Is there a way to control the headers of files being hosted via Github? This seems to be the primary difference between hosting on Github versus Google Cloud (other than limitations on file size), and if we could find a way to do this it might be a "best of both worlds" solution to our problem of where to host the catalogs.
How about we store the GLADE catalog alongside the Pangeo Catalog in Google Cloud and worry about the Github/headers issue after the hackathon?
I see that the google cloud bucket now has two items:
@charlesbluca - is this working? Do you need me to set any CORS or mime-type properties on the google cloud bucket?
@rabernat and @charlesbluca - Uh oh, I hope we are not working at cross-purposes here. I have been keeping this original catalog (in gs://pangeo-cmip6) in sync with the current catalog (in gs://cmip6) so that Ryan's old notebooks will continue to point to a valid catalog. If you need to make changes to https://storage.googleapis.com/pangeo-cmip6/pangeo-cmip6-zarr-consolidated-stores.csv
(which lives in gs://pangeo-cmip6) , let me know and I will stop updating it.
@naomi-henderson - I think you're fine. Thanks for keeping everything up to date!
Made a PR to the datastore to add the GLADE browser - while the site is building these changes can be viewed here.
The glade catalog is now live here:
Awesome work @charlesbluca! It's fantastic to see this milestone
A few comments:
@charlesbluca, the catalog browser looks pretty cool!
@rabernat That was one of the first issues I noticed - in the long term, the CSV parser has a way to process through the CSV file by chunks, so we could display the spreadsheet view before actually loading in all of the rows - my only reasoning behind not using it now is because it seems to involve more complex CORS options than we currently have set on the GCS bucket.
@charlesbluca - that sounds like a great idea.
it seems to involve more complex CORS options than we currently have set on the GCS bucket.

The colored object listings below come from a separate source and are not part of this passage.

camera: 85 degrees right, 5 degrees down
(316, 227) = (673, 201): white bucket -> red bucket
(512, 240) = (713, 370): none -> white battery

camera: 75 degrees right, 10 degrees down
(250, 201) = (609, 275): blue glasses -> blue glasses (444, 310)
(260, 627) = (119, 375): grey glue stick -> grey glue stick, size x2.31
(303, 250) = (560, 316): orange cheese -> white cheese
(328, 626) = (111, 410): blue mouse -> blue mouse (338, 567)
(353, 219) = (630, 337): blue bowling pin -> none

Can you give more details? What do we need to tweak to enable this capability?
It seems like when the CSV chunking is enabled, instead of sending a GET request to Google Cloud, the parser instead sends an OPTIONS request; I tried adding OPTIONS to the list of allowed requests for our pangeo-cmip6 bucket, but still got an error stating that the Access-Control-Allow-Origin header was missing.

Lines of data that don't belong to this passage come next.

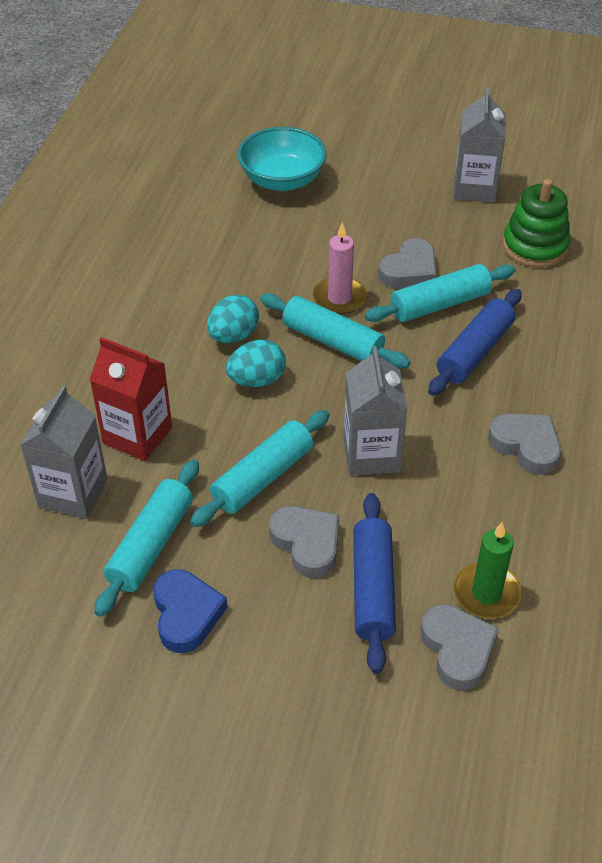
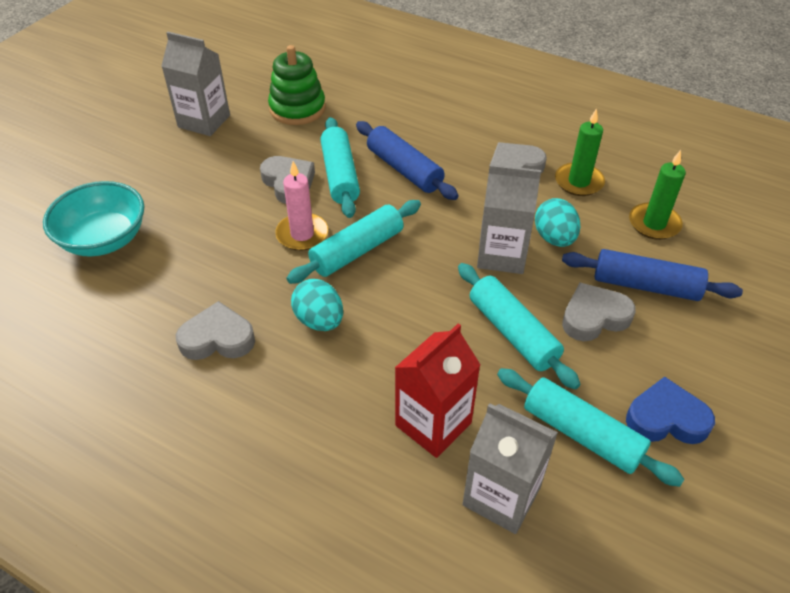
camera: 75 degrees left, 0 degrees up
(257, 380) = (387, 314): turquoise egg -> turquoise egg (554, 238)
(457, 649) = (705, 251): grey heart -> grey heart (217, 338)
(531, 511) = (579, 182): none -> green candle

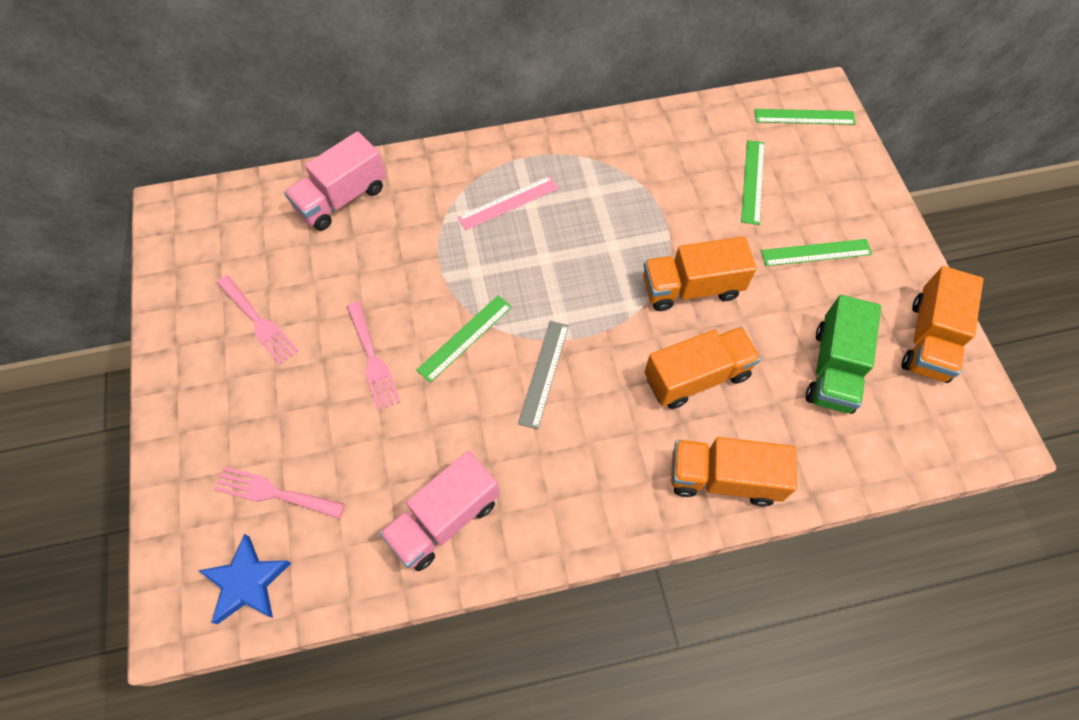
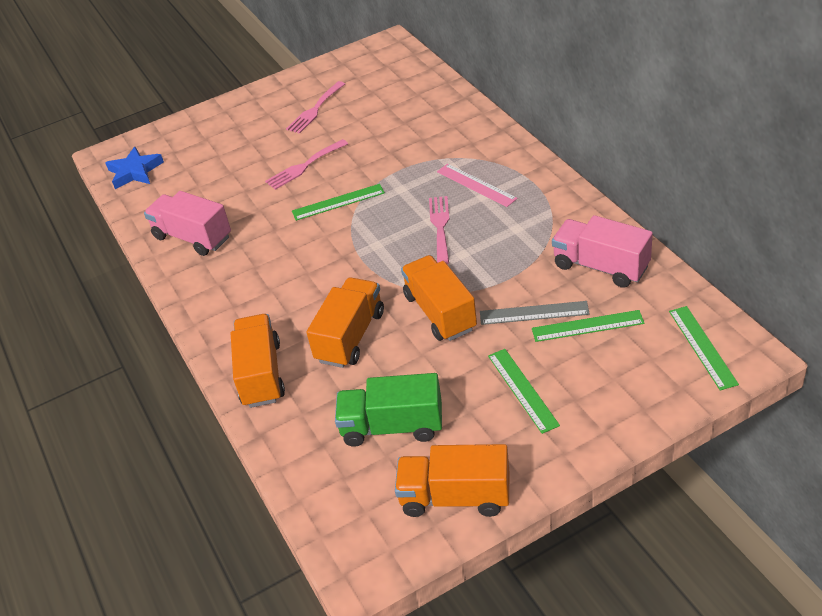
camera: 80 degrees right, 20 degrees down
(273, 493) = (194, 160): pink fork -> pink fork (440, 226)
(342, 198) = (435, 106): pink truck -> pink truck (601, 266)
(465, 338) = (338, 202): green ruler -> green ruler turned 45 degrees counterclockwise
(544, 373) = (322, 250): grey ruler -> grey ruler (534, 313)
(696, 377) = (350, 336): orange truck -> orange truck turned 120 degrees counterclockwise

Very nearly done with the basic aspects of the viewer! One suggestion is that the JSON collection specifications use the direct link to the catalogs stored on Google Cloud versus their "path"; i.e. gs://cmip6/cmip6-zarr-consolidated-stores.csv
to https://storage.googleapis.com/pangeo-cmip6/pangeo-cmip6-zarr-consolidated-stores.csv
. This will allow us to get the view of the CSV entirely from attributes of the JSON file, versus having to hardcode it.
Excited to make a PR and get this moving!

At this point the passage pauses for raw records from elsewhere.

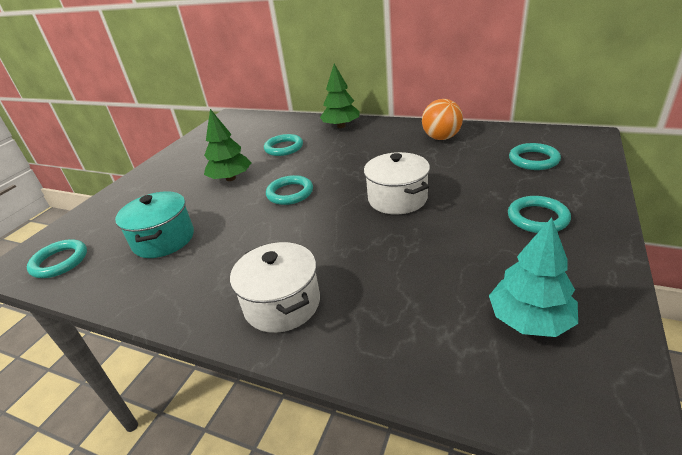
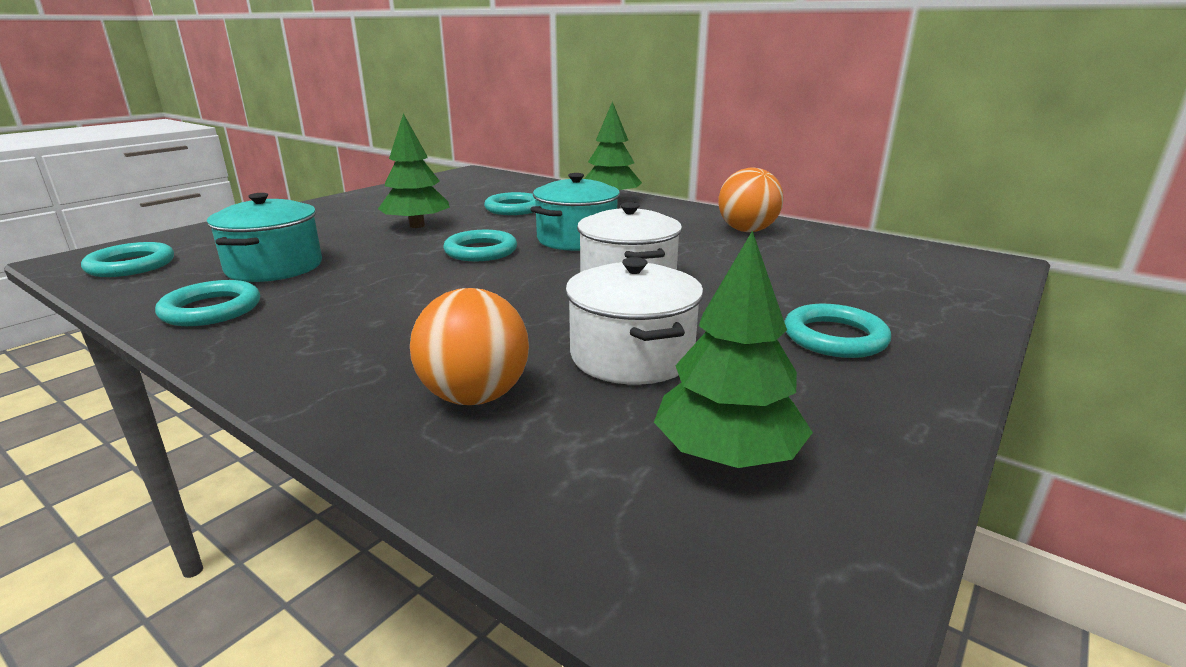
camera: 10 degrees right, 10 degrees down
(282, 304) = (361, 358): white pot -> white pot (631, 356)
(343, 168) = (576, 239): none -> turquoise pot
(370, 315) = (475, 396): none -> orange ball
(529, 320) = (727, 455): turquoise tree -> green tree
(533, 160) = (876, 274): turquoise ring -> turquoise ring (211, 309)

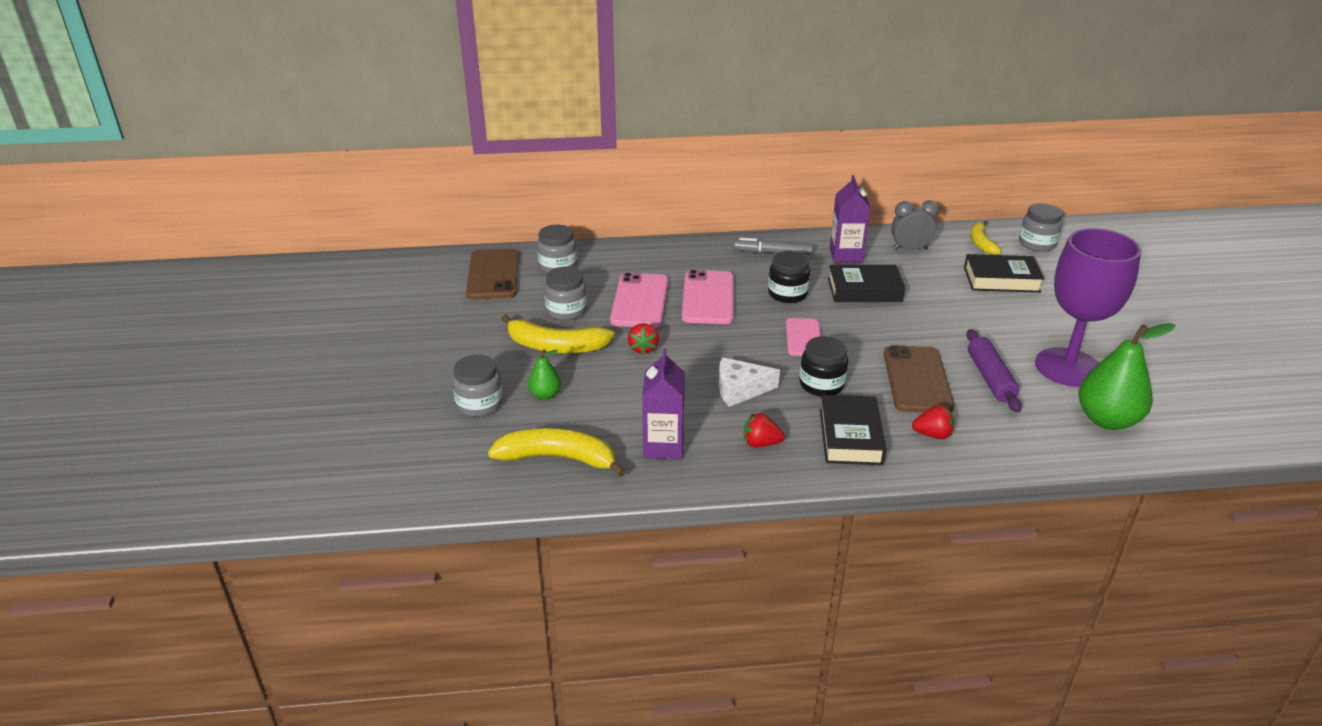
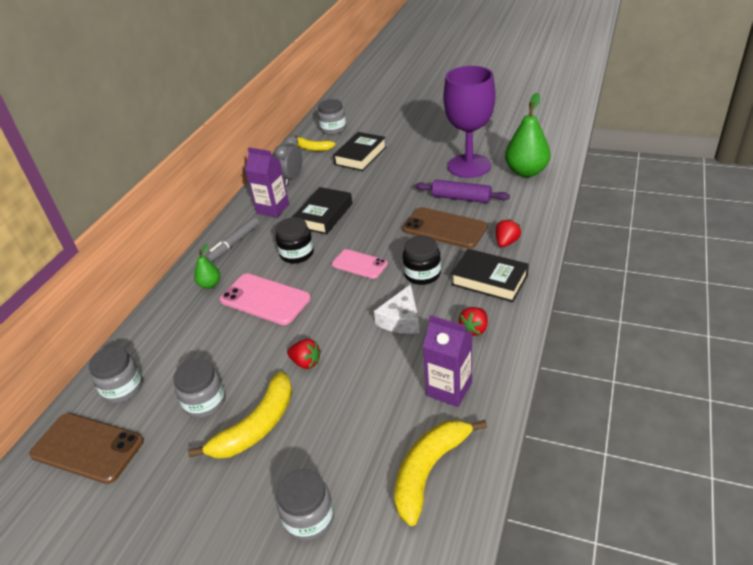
camera: 60 degrees left, 5 degrees up
(545, 395) = (328, 455): green pear -> green pear (210, 284)
(639, 301) = (233, 344): pink phone -> none

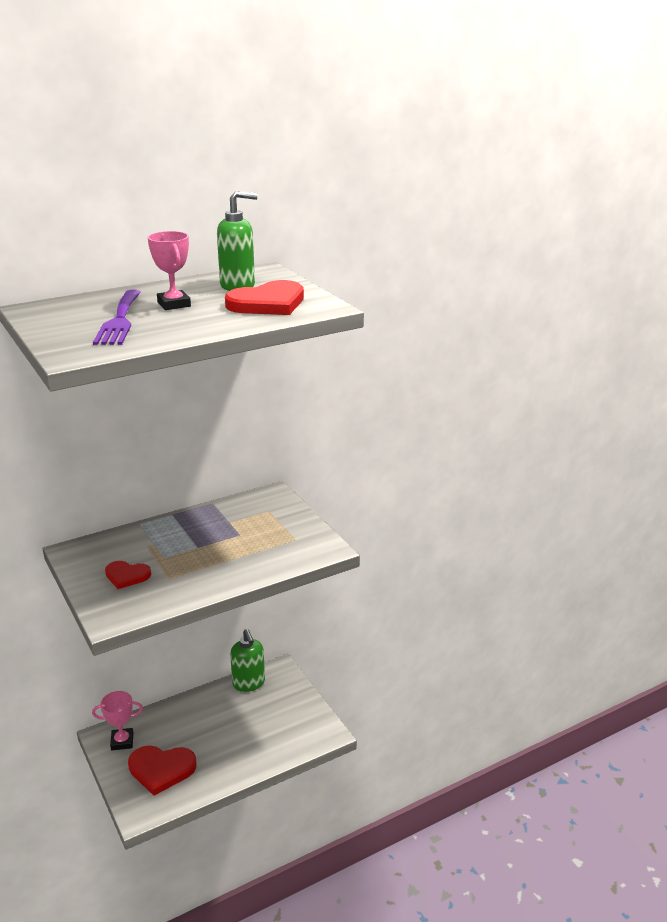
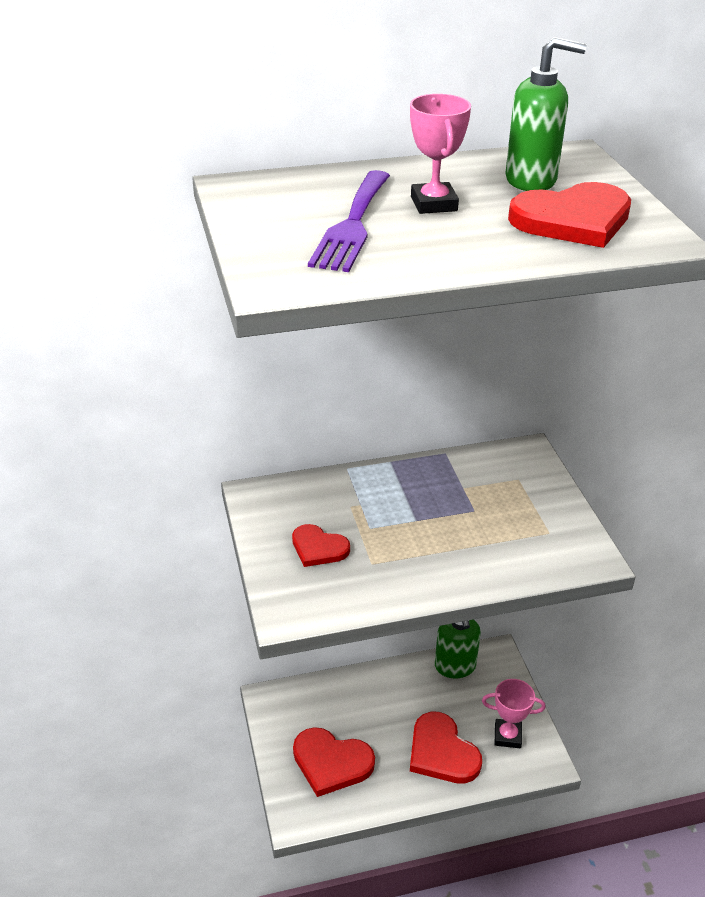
camera: 15 degrees right, 10 degrees up
(122, 741) = (291, 713): pink trophy -> pink trophy (507, 736)
(248, 743) = (442, 752): none -> red heart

This looks great Charles! Please go ahead with another PR to pangeo-datastore whenever you're ready!
@charlesbluca,
https://github.com/NCAR/intake-esm-datastore/blob/master/catalogs/glade-cmip6.csv.gz
. You may need to update the browser to use this new version of the catalogSure! I will need to move this gzipped catalog into pangeo-cmip6 so it can be served with the proper Content-Encoding, is that okay?
I'm currently working on the CMIP6 data browser hosted here; I would like to be able to point to the master version of CMIP6's associated JSON file and any others that are currently out there - some options for storing these files are:
This doesn't have to be where the CSV files are stored, considering they may be updated more often.
Do we want to have an online browser for NCAR's data stored on GLADE? This wouldn't allow users to interact with the data but could still give a good overview of what data is available on disk vs. cloud.